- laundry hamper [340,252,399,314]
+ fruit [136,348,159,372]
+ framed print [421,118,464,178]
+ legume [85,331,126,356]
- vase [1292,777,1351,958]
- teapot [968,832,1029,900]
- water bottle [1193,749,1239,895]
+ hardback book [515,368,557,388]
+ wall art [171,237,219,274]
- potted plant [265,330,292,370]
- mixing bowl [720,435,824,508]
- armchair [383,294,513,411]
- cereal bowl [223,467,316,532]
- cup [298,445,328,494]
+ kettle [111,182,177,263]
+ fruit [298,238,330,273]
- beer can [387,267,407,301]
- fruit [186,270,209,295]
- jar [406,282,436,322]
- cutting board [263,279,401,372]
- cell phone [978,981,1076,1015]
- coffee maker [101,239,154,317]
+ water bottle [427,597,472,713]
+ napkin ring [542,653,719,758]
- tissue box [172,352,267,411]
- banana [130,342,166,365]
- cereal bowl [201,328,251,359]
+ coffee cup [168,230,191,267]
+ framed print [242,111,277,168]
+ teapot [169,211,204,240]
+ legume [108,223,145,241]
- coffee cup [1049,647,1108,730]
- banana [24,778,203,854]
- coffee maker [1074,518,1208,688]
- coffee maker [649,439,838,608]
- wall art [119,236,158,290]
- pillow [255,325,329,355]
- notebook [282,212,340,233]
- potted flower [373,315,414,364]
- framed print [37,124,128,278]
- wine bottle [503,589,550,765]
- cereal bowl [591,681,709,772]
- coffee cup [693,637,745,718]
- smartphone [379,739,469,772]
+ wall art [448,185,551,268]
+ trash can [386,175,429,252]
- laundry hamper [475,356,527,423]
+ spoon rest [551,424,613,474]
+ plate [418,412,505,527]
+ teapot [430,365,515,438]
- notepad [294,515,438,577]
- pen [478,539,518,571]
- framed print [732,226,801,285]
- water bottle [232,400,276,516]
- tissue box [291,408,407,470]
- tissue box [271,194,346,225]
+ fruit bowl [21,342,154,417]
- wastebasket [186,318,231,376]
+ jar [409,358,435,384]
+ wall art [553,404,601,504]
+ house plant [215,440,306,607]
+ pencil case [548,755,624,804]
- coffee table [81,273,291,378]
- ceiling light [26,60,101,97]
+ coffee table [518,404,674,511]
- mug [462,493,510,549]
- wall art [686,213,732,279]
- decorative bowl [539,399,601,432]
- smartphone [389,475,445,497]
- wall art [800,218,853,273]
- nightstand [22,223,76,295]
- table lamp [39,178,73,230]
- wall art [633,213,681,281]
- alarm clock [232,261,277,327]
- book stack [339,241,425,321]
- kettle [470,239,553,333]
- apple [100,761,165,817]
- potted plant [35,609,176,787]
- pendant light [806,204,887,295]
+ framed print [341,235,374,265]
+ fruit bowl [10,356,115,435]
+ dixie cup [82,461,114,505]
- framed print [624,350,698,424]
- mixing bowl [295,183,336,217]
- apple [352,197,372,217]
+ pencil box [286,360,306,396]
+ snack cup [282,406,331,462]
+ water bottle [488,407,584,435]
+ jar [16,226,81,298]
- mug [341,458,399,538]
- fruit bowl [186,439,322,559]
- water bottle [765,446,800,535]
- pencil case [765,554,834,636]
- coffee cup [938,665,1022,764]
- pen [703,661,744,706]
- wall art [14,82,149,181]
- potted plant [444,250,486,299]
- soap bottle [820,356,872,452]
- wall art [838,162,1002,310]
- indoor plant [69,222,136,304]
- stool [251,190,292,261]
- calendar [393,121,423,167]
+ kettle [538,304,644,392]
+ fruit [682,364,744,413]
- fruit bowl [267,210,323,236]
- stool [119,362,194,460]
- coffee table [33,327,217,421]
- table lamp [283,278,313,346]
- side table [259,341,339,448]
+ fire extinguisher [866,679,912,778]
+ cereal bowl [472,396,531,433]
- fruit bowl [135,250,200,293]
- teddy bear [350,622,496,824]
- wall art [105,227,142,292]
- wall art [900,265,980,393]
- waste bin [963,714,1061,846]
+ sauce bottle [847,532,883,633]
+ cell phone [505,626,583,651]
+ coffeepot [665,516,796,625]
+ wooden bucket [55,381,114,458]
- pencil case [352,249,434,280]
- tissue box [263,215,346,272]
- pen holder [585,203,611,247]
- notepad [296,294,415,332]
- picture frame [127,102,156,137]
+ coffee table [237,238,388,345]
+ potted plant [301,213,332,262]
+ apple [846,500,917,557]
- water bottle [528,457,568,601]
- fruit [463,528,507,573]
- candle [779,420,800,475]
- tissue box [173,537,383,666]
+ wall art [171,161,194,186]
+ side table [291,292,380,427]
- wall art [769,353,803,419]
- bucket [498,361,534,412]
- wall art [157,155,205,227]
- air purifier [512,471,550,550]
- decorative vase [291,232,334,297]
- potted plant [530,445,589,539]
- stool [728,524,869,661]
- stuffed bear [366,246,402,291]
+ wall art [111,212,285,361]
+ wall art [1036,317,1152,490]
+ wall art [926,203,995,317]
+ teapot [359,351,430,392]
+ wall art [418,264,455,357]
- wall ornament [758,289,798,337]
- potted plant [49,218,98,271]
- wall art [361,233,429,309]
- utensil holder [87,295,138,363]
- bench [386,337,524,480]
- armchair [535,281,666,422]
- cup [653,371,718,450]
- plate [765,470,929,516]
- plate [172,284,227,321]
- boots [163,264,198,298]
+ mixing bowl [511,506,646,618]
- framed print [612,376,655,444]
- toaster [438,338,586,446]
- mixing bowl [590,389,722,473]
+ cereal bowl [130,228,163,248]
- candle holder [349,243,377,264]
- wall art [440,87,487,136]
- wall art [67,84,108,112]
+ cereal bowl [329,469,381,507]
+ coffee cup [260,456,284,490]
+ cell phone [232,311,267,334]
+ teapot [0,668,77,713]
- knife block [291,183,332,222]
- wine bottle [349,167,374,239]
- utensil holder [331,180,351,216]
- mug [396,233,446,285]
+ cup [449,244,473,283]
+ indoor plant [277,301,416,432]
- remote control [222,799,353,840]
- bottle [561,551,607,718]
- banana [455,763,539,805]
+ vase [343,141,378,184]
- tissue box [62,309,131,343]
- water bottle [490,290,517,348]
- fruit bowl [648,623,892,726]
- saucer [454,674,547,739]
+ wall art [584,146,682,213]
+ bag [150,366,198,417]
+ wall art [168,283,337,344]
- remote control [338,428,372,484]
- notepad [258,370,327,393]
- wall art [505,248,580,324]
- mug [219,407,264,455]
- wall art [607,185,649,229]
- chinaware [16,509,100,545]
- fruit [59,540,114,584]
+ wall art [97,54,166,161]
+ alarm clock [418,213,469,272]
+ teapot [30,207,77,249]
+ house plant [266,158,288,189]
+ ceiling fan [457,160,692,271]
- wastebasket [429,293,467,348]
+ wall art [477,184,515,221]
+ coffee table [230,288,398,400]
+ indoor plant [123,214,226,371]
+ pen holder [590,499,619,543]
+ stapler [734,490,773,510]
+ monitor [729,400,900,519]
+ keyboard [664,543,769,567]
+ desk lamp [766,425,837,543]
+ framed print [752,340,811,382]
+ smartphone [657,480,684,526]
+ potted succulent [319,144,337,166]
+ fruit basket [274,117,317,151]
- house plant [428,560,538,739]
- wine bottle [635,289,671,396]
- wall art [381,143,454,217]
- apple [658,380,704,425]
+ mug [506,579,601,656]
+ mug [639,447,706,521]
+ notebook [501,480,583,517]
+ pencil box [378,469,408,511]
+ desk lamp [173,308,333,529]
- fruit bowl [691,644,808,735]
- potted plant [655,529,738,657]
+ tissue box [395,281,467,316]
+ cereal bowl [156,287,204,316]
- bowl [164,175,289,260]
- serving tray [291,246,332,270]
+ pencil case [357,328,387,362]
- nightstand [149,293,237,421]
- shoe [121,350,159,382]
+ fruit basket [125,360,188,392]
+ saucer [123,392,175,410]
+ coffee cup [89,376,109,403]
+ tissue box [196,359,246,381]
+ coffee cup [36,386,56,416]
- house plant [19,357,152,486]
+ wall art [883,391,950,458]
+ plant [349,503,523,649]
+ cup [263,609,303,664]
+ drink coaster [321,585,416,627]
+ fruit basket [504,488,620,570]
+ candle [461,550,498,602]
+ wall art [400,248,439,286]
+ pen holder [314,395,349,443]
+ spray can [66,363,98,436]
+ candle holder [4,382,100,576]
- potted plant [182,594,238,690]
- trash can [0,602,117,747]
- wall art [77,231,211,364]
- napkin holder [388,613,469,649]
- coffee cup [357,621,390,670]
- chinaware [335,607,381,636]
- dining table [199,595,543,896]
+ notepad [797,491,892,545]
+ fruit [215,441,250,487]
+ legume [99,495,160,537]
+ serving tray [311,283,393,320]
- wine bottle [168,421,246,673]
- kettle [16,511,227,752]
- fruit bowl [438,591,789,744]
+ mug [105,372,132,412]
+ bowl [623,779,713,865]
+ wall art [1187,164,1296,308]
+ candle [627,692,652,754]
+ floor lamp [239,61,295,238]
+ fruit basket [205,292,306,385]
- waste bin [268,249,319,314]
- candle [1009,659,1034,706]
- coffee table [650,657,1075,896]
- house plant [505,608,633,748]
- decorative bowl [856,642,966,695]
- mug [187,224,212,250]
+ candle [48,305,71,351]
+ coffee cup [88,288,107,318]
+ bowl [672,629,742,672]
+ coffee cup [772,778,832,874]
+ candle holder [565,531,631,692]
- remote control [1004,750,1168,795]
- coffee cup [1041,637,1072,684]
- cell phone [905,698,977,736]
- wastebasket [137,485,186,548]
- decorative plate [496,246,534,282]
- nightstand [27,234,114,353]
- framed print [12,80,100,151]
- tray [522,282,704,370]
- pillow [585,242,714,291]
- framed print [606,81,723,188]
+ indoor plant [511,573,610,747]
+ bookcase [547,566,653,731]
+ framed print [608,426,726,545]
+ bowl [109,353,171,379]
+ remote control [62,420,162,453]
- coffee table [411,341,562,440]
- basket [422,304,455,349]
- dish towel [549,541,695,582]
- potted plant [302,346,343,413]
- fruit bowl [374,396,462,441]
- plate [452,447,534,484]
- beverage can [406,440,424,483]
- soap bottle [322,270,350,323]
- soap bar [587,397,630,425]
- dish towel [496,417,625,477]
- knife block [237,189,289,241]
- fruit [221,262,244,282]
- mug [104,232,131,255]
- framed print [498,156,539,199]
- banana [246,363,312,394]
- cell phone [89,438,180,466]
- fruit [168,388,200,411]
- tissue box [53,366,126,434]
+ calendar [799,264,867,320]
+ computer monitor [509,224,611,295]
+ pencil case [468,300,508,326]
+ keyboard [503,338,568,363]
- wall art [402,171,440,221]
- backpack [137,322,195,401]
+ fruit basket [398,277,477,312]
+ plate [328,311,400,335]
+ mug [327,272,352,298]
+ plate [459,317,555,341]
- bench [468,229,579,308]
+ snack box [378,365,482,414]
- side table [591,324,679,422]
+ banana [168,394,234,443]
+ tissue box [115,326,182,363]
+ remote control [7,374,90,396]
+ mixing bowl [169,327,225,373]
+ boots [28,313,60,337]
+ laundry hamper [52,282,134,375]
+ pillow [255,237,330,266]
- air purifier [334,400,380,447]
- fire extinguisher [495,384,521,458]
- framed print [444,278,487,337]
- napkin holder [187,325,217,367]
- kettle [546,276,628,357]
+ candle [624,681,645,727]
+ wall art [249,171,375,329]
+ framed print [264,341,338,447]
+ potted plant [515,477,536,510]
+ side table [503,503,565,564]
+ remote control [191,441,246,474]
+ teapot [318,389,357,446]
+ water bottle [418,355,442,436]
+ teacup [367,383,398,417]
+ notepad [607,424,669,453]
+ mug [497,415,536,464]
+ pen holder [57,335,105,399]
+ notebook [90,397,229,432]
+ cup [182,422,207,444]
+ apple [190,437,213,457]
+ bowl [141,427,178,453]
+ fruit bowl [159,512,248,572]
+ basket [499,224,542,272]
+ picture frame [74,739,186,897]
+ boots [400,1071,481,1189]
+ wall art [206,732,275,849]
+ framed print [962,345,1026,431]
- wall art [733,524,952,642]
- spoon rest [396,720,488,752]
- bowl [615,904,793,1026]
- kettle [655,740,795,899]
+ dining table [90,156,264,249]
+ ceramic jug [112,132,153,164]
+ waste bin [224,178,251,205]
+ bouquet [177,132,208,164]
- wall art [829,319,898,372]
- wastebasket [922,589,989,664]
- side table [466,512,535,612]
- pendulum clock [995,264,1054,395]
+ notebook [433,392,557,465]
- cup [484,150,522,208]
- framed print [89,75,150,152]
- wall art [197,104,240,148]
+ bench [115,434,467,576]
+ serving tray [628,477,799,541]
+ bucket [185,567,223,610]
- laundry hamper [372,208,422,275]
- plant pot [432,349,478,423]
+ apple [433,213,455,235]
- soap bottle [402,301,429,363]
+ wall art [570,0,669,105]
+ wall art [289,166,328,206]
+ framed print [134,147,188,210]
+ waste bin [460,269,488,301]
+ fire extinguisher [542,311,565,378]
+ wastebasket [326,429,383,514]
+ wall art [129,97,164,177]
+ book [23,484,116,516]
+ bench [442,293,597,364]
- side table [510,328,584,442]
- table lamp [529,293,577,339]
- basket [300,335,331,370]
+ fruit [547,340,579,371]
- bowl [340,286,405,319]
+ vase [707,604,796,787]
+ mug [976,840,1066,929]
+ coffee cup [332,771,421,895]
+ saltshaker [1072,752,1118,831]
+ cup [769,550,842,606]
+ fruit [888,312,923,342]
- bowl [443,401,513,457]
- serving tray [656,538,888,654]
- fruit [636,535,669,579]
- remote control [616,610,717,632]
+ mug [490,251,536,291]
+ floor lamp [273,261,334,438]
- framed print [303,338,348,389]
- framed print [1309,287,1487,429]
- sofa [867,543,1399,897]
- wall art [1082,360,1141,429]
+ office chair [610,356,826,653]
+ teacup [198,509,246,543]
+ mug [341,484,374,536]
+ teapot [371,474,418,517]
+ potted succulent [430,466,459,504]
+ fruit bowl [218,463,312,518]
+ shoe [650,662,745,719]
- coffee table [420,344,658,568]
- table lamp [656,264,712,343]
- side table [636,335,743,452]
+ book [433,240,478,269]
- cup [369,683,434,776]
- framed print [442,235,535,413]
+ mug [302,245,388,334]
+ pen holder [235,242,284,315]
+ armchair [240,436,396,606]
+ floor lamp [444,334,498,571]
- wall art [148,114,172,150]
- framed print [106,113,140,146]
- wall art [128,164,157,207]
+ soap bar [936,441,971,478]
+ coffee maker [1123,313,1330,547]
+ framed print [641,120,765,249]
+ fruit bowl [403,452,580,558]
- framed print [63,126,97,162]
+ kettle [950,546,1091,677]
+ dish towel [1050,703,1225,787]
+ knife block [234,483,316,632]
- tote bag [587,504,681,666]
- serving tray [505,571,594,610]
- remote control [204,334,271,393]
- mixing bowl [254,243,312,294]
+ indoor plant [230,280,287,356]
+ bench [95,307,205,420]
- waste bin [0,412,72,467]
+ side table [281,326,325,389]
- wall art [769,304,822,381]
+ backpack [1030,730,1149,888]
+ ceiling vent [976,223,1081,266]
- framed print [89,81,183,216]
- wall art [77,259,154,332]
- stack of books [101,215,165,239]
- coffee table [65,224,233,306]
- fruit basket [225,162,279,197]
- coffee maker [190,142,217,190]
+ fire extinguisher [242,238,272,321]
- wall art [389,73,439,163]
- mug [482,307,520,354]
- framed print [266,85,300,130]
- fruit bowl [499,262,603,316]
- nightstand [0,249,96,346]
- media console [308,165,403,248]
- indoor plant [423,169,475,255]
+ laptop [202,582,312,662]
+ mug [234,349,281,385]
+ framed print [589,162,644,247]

**PROBLEM DETAILS:** Look back at the entries above and repeat, unchanged, every line from the line holding "cereal bowl [329,469,381,507]" through the line holding "- banana [455,763,539,805]".

**SOLUTION TO THIS PROBLEM:**
+ cereal bowl [329,469,381,507]
+ coffee cup [260,456,284,490]
+ cell phone [232,311,267,334]
+ teapot [0,668,77,713]
- knife block [291,183,332,222]
- wine bottle [349,167,374,239]
- utensil holder [331,180,351,216]
- mug [396,233,446,285]
+ cup [449,244,473,283]
+ indoor plant [277,301,416,432]
- remote control [222,799,353,840]
- bottle [561,551,607,718]
- banana [455,763,539,805]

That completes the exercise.